Mr Kozlov spent three
years in New Zealand working for Otoy’s Auckland subsidiary before leaving for
Russia in April 2015. Otoy holds
copyright in Octane software which runs on computer graphic processing units to
create computer-generated pictures. Its
special feature enables manipulation of the way light refraction is rendered on
screen.
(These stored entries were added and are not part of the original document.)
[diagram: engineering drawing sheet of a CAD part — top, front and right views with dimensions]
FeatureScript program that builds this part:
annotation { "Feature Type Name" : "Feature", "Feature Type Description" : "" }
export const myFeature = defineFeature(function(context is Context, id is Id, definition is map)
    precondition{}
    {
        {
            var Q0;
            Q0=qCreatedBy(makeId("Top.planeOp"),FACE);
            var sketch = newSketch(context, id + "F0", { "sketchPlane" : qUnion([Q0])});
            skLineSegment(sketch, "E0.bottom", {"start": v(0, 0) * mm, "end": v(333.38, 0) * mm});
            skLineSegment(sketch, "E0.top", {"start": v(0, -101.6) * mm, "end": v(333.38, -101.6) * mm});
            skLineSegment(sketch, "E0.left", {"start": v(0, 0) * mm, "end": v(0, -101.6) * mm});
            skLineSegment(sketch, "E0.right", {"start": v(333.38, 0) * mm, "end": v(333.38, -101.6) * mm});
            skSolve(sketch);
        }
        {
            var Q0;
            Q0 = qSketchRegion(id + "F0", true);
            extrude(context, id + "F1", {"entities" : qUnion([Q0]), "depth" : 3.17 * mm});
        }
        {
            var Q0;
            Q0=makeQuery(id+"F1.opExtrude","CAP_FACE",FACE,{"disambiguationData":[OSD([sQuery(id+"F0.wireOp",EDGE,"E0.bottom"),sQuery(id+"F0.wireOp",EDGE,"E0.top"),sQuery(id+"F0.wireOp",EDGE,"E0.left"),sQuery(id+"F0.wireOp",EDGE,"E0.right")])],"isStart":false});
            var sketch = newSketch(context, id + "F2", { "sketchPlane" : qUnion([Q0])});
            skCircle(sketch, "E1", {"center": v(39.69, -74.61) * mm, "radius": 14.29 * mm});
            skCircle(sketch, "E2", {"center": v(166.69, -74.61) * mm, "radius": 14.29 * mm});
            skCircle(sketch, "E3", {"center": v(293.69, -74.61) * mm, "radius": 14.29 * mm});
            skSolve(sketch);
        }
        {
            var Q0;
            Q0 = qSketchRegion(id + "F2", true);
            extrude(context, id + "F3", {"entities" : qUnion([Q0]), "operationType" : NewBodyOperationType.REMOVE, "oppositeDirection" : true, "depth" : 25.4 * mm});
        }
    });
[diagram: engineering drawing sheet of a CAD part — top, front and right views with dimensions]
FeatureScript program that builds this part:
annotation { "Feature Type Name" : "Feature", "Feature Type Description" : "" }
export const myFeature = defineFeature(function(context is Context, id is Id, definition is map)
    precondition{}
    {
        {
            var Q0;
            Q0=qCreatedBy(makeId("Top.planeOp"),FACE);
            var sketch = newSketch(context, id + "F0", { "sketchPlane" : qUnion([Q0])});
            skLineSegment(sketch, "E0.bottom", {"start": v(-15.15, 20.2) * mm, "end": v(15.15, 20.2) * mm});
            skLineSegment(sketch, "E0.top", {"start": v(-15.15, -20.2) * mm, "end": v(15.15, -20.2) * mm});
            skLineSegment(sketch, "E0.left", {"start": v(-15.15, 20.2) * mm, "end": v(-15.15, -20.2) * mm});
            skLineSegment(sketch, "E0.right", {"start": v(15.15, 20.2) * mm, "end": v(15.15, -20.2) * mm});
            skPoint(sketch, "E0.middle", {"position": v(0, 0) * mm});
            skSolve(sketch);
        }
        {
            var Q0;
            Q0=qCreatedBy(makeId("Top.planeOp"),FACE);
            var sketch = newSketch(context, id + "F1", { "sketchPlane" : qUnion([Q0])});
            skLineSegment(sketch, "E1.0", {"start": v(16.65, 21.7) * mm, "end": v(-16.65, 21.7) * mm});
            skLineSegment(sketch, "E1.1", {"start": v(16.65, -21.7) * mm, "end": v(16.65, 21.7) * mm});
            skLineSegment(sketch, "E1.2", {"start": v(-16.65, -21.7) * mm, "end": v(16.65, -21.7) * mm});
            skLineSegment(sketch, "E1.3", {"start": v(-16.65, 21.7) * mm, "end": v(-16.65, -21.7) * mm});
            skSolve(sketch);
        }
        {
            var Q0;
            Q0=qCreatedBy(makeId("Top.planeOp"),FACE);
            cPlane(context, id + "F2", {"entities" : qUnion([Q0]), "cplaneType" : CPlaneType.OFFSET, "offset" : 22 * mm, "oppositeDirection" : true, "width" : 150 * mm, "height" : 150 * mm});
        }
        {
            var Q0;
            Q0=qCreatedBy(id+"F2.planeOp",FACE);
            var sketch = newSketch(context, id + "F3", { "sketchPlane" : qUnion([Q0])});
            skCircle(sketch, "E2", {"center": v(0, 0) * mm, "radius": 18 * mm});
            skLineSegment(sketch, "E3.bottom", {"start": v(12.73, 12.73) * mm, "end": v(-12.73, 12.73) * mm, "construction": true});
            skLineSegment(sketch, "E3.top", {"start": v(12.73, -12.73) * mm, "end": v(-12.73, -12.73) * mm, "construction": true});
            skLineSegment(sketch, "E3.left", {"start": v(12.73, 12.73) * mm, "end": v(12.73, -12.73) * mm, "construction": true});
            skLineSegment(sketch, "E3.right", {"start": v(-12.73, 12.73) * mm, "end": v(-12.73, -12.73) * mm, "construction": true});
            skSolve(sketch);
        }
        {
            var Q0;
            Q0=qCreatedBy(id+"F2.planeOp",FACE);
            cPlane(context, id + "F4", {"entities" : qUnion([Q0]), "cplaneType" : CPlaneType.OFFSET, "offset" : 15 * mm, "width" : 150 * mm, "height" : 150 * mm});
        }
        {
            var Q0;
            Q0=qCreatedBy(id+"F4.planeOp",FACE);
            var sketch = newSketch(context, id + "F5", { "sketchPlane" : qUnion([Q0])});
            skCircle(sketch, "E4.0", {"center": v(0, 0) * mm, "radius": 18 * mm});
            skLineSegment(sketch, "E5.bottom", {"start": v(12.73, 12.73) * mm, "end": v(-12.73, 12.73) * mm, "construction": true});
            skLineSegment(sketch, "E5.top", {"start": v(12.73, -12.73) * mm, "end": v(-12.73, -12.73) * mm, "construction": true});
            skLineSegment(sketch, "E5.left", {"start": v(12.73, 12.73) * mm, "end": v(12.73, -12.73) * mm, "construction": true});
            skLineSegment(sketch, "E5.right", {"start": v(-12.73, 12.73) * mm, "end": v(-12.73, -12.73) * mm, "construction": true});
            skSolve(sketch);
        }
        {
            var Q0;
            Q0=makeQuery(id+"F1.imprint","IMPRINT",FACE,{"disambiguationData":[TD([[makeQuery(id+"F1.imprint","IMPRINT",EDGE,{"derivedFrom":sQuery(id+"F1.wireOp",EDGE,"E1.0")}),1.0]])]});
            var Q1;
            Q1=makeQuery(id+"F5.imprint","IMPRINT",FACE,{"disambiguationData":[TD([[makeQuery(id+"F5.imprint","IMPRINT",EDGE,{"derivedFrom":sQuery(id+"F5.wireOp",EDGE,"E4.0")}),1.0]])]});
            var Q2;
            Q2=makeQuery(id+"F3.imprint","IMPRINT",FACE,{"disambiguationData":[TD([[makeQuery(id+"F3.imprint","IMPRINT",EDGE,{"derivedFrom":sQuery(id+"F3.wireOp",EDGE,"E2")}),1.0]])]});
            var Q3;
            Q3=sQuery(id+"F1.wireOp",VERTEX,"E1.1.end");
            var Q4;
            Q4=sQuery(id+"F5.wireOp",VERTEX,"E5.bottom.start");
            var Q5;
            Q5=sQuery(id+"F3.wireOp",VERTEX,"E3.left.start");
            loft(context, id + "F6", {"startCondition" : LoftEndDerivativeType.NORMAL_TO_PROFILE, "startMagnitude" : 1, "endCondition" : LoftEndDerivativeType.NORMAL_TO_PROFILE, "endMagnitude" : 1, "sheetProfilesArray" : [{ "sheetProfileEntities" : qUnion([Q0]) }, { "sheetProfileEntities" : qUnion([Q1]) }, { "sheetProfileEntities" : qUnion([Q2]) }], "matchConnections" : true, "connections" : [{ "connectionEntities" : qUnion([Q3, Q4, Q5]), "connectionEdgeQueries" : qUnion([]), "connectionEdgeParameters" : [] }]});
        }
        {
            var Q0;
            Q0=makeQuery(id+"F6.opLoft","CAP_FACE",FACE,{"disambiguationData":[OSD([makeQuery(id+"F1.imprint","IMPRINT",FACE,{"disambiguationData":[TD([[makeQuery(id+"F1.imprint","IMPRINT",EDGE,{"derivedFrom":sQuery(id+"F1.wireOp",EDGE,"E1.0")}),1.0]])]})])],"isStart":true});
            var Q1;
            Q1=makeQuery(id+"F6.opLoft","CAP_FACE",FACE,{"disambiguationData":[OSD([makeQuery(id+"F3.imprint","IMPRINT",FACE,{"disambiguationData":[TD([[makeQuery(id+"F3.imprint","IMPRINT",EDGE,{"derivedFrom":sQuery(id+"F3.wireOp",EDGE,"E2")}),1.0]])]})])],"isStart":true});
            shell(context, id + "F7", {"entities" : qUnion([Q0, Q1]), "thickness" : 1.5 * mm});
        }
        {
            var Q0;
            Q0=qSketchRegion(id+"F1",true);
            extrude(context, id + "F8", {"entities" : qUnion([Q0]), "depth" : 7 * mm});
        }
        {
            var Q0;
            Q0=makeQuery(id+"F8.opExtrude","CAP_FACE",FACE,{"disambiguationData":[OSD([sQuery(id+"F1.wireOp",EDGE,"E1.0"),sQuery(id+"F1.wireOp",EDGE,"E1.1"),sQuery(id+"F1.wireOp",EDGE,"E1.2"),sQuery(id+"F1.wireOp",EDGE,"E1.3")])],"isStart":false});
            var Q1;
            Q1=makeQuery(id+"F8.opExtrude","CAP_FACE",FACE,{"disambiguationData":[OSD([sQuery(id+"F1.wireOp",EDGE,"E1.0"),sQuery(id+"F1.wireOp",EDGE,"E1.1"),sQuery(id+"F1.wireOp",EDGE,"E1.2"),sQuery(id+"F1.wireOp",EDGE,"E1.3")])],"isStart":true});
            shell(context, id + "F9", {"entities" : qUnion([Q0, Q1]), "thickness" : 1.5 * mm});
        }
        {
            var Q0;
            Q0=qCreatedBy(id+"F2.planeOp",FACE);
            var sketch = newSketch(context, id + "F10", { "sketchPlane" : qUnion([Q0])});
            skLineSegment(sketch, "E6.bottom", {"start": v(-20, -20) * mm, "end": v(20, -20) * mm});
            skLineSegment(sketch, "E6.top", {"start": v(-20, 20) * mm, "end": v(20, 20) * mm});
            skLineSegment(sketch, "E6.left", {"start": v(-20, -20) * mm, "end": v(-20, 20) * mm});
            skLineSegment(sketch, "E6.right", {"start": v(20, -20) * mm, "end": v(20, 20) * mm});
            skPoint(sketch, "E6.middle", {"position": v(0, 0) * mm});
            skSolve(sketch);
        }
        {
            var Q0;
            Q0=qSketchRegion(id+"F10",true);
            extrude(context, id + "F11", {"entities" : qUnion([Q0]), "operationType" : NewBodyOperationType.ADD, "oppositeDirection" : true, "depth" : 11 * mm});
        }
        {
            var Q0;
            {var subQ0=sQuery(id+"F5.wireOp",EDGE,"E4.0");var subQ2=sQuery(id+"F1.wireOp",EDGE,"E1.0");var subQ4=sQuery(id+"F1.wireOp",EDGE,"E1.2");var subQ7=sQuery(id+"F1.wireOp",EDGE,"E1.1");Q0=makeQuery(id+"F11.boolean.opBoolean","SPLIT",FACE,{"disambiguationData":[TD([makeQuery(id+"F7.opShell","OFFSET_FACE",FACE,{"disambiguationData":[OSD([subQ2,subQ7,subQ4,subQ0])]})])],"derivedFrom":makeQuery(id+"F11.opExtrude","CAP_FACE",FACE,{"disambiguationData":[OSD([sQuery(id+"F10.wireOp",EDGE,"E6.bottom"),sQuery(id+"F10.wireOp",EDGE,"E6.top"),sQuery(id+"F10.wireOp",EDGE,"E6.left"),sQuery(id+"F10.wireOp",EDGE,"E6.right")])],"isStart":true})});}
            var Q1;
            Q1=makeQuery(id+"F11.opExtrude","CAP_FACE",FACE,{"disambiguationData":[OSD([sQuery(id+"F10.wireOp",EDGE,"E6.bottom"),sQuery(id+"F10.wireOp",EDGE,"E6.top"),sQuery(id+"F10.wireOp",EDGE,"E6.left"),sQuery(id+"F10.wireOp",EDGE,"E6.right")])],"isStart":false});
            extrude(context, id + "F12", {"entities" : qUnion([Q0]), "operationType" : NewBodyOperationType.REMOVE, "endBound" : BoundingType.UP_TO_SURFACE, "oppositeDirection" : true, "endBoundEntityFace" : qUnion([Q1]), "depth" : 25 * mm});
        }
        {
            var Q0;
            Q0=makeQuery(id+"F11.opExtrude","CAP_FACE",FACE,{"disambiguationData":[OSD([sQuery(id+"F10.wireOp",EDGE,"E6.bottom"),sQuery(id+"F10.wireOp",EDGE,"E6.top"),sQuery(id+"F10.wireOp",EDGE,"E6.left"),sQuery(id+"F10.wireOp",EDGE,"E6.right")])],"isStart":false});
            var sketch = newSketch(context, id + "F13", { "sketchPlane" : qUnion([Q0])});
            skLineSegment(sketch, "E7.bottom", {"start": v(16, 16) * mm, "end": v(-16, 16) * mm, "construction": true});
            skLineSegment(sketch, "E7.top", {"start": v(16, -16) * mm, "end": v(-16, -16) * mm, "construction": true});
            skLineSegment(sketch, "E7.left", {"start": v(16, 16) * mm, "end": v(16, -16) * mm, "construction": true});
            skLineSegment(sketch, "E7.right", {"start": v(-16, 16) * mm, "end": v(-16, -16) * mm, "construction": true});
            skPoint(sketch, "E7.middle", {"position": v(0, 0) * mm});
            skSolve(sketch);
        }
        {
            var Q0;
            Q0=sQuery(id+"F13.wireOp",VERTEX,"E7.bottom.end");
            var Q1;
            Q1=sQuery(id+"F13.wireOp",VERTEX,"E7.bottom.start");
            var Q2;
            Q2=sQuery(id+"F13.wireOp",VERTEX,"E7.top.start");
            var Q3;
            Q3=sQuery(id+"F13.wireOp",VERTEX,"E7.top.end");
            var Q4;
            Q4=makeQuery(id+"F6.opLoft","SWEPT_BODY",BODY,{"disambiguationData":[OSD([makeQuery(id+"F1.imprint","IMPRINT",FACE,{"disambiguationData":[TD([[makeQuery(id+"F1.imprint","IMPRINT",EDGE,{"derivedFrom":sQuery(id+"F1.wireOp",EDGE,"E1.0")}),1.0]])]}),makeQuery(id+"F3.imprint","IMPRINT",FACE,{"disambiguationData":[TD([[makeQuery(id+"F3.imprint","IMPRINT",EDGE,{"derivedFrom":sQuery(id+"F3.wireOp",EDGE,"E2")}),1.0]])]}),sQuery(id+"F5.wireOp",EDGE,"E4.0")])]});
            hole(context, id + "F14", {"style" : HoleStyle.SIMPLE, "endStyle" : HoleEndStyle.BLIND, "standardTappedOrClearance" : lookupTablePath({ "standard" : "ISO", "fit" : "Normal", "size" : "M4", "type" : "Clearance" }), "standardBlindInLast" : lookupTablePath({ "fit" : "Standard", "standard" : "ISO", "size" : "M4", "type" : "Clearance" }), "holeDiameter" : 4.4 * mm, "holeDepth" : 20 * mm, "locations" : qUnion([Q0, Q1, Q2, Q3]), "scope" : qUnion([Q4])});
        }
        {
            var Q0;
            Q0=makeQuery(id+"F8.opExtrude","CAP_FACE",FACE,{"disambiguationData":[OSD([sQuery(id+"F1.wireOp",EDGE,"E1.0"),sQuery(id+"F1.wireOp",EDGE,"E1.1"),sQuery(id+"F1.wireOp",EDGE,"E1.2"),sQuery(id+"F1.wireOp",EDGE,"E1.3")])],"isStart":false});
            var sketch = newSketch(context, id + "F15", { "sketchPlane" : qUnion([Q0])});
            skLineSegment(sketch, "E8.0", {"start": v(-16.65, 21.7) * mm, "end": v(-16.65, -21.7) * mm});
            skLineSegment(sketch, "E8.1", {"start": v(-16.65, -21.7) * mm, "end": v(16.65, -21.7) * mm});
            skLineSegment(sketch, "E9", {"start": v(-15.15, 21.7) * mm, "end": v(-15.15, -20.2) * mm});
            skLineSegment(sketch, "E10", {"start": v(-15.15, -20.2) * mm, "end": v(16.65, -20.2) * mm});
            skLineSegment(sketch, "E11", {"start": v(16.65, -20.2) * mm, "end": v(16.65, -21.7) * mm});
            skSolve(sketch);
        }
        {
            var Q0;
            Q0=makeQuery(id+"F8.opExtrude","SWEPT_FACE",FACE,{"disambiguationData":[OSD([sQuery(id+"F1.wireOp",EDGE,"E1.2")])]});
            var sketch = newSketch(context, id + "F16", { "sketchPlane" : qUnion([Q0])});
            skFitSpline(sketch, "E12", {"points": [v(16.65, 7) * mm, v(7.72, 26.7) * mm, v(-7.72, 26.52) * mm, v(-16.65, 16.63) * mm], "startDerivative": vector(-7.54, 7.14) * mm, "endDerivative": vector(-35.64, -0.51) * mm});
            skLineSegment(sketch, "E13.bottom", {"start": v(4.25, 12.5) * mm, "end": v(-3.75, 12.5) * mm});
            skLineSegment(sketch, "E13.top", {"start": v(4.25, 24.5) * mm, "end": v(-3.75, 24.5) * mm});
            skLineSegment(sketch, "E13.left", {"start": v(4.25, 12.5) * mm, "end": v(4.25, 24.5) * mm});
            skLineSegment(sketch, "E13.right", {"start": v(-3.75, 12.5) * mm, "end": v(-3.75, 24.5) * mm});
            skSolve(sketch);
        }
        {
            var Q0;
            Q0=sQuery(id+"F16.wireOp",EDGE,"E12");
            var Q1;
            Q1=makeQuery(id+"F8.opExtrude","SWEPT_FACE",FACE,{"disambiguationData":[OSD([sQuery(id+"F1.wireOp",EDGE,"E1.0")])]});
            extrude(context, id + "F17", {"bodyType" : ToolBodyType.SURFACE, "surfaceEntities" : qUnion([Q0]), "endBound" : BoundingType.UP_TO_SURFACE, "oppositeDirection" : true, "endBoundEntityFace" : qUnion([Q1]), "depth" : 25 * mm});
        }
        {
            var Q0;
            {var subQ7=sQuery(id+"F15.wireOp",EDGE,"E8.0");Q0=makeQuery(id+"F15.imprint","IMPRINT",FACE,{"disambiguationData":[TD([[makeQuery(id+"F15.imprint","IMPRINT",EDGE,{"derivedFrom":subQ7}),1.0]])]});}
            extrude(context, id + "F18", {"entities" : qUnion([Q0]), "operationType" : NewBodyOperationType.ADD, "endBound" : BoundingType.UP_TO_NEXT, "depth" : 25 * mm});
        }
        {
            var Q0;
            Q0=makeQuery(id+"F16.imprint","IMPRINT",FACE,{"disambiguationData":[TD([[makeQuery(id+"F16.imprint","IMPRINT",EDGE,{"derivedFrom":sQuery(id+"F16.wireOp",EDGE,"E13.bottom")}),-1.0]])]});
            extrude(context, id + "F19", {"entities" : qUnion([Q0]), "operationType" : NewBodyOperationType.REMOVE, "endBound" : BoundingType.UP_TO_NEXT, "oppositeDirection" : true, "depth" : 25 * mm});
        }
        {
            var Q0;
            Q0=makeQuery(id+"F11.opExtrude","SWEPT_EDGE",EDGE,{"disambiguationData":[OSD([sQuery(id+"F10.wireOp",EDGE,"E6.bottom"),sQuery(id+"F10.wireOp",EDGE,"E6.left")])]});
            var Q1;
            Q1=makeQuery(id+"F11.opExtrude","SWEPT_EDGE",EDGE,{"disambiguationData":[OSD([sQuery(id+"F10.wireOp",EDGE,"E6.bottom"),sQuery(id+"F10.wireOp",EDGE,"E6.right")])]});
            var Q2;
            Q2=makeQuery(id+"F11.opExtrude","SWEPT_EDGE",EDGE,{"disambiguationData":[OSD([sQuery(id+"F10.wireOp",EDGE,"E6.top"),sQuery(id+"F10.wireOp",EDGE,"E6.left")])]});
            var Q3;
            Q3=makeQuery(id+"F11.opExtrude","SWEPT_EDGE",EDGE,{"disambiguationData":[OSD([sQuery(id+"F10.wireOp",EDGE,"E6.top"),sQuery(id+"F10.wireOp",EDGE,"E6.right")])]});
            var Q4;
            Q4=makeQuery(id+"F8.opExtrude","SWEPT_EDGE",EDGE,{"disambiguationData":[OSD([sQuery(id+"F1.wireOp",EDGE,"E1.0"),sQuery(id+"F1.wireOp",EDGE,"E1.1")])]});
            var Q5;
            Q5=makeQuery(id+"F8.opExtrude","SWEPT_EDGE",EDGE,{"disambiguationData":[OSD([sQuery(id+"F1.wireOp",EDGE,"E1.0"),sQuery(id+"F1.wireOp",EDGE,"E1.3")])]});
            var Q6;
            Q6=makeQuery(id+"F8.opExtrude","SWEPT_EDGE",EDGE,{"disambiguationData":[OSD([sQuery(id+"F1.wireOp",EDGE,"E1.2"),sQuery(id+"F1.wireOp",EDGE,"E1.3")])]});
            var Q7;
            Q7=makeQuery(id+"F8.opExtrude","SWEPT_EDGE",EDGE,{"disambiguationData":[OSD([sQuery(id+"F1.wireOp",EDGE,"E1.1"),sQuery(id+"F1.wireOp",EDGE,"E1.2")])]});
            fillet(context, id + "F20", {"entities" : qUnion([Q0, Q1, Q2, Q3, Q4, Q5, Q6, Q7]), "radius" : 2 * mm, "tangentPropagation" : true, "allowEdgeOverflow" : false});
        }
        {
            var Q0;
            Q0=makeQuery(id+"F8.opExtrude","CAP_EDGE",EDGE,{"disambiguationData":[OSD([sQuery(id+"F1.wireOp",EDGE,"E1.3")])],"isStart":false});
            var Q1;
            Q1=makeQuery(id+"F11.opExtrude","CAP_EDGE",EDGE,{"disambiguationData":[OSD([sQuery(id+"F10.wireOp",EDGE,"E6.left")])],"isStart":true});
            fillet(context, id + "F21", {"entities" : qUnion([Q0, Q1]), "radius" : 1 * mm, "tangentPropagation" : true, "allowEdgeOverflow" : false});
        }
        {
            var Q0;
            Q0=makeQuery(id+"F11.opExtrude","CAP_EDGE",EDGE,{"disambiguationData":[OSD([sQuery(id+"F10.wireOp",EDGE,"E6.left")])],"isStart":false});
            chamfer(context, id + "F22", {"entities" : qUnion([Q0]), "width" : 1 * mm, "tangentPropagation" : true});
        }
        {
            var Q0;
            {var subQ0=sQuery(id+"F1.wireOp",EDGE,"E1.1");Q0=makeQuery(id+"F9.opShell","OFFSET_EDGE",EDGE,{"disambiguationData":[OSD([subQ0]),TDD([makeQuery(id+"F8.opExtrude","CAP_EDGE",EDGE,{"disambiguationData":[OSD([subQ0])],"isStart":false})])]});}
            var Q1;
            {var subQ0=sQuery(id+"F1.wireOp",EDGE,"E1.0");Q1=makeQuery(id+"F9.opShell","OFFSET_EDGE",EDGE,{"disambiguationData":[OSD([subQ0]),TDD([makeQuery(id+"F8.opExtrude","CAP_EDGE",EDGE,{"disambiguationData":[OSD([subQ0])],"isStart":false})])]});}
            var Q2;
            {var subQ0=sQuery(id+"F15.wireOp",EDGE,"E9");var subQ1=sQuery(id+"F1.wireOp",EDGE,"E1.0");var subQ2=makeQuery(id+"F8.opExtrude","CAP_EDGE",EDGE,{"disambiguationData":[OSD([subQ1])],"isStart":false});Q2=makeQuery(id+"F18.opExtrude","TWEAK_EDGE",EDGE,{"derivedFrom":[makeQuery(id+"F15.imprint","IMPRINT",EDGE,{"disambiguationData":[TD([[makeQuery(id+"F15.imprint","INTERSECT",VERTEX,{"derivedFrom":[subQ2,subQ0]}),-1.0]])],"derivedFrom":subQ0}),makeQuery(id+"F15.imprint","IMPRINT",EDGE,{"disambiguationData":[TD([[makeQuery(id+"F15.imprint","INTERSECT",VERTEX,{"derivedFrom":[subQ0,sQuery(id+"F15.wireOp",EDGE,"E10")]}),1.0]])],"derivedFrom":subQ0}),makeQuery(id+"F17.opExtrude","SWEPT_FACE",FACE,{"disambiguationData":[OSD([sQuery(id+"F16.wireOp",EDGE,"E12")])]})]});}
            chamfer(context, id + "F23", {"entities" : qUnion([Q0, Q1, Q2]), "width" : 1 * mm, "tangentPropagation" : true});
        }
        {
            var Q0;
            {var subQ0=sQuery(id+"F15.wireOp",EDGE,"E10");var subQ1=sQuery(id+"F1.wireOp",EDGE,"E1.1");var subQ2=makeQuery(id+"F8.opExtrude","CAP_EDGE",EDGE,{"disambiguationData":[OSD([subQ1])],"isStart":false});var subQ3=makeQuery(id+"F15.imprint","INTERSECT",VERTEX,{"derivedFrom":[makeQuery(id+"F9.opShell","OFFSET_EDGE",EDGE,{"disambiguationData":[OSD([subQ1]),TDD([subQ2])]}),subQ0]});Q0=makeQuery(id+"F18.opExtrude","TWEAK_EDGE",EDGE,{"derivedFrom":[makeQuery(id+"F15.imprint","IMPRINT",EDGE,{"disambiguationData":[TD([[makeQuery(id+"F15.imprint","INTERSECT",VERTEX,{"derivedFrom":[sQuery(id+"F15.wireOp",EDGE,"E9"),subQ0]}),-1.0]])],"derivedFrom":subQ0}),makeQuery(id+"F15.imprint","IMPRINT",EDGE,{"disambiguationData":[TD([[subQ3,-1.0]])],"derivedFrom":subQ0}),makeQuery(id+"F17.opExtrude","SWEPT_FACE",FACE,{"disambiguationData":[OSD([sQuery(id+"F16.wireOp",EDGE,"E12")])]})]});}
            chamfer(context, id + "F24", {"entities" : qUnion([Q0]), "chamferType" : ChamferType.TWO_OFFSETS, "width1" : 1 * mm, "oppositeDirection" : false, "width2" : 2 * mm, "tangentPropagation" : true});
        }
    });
Within a year of Mr Kozlov
leaving, Otoy found software called FStormRender being offered online for free
download. Software settings and user
interface mirrored Otoy’s Octane, including terminology in setting options
unique to Octane. Analysis of source
code identified typographic errors also found in Octane’s code. FStormRender’s code uses lower-case letters
at the start of each setting dialogue; as did the second version of Octane Mr
Kozlov was working on before leaving Otoy.
Justice Muir ruled it
was a clear case of breach of copyright.
Source code is protected as a “literary work”. Nominal damages only of one dollar was
awarded. Otoy did not have access to any
of Mr Kozlov’s business records. It
could not assess if any revenue had been received. FStormRender is marketed by Pinksoft SRO, a
Russian company controlled by Mr Kozlov.
He was ordered to pay exemplary damages of $50,000 as punishment for
what Justice Muir called a flagrant and calculated breach of copyright. Otoy was authorised to seize any copies of
FStormRender it could trace. Otoy is
also taking legal action in the Moscow City Court.